Страницы были испещрены стройными рядами цифр. Аналитическая машина к этим цифрам отношения явно не имела, поскольку написаны они были от руки; кое-какие записи были зачеркнуты и исправлены.
Я принялся перелистывать страницы. Сплошные цифры, никаких пояснений. На каждой странице дата, причем везде — октябрь 1855 года. А почерк тот же, что и в инструкции по программированию.
Во второй книге дат не было и в помине. Она представляла собой сборник весьма подробных чертежей, изображавших различные детали аналитической машины. Чертежи сопровождались примечаниями и указаниями размеров, но почерк был уже другим.
— Не надо, — остановил меня Билл, когда я потянулся за увеличительным стеклом. — Это писал не «Л. Д.». А чертежи суть копии чертежей Беббеджа. Когда вернемся в Окленд, я покажу тебе другие экземпляры. Откровенно говоря, не знаю, каким образом их сумели скопировать. Кстати, я уверен, что и золото, и детали машины, и все остальное прятали одни и те же люди.
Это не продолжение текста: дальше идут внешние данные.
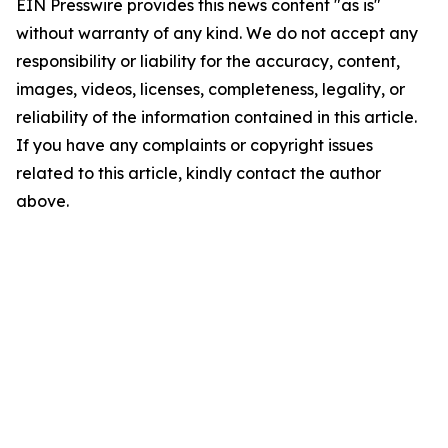
EIN Presswire provides this news content "as is"
without warranty of any kind. We do not accept any
responsibility or liability for the accuracy, content,
images, videos, licenses, completeness, legality, or
reliability of the information contained in this article.
If you have any complaints or copyright issues
related to this article, kindly contact the author
above.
Я мог бы поверить Биллу на слово, но не стал, поскольку, в конце концов, прилетел в Новую Зеландию в качестве независимого эксперта.
— Не возражаешь, если мы вернемся в кухню? Здесь все-таки маловато света.
— Как скажешь, — ответил Билл. — Я предполагал, что мы задержимся здесь на несколько дней, поэтому предупредил Тревельянов. Готовить будем сами; правда, Энни заявила, что всегда рада видеть нас у себя за столом. Наверное, им не хватает общения.
Не знаю, не знаю. Вообще-то я не сноб, но, судя по всему, разговоры, которые нам с Биллом предстоит вести в ближайшее время, вызовут не только у Энни Тревельян, но и у большинства нормальных людей, смертную тоску.
В третьей книге ни единого рисунка не обнаружилось, страницы заполняли бегущие наискось строчки писем, которые следовали одно за другим. Абзацев внутри посланий не было, расстояние между двумя последними письмами составляло ровно полдюйма. Почерк бисерный, не тот, что в книге с цифрами.
Первое письмо, датированное 12 октября 1850 года, гласило:
«Дорогой Дж. Г.! Аборигены, к сожалению, по-прежнему остаются язычниками, но к нам относятся дружелюбно. Чем лучше мы понимаем их язык, тем яснее становится, что племени принадлежит куда большая территория, нежели казалось поначалу. До сих пор речь шла только о северных островах, от Таити до Раратонги, но теперь выясняется, что маори делятся на северных и южных, причем последние обитают чуть ли не на Великом Южном континенте, который исследовали Джеймс Кук и капитан Росс. Я собираюсь отправиться в плавание к одному из островов на юге — разумеется, в сопровождении аборигенов. Нас ожидают грандиозные свершения; жаль, что наши друзья слишком далеко, чтобы разделить с нами радость. Европа и суета из-за денег — «все в прошлом». Луиза полностью оправилась от болезни, которая столь беспокоила меня два года назад, и полагаю, что основная причина выздоровления — перемена в настроении. Она снова взялась за работу и трудится не покладая рук. Мои биологические штудии также приносят плоды. Прошу Вас, в Вашем следующем письме расскажите нам не о политике и не о светской жизни, а о том, как развивается в Англии наука. Именно таких новостей нам с Л. очень не хватает. Безмерно Вам признательный и помнящий о Вас Л. Д.»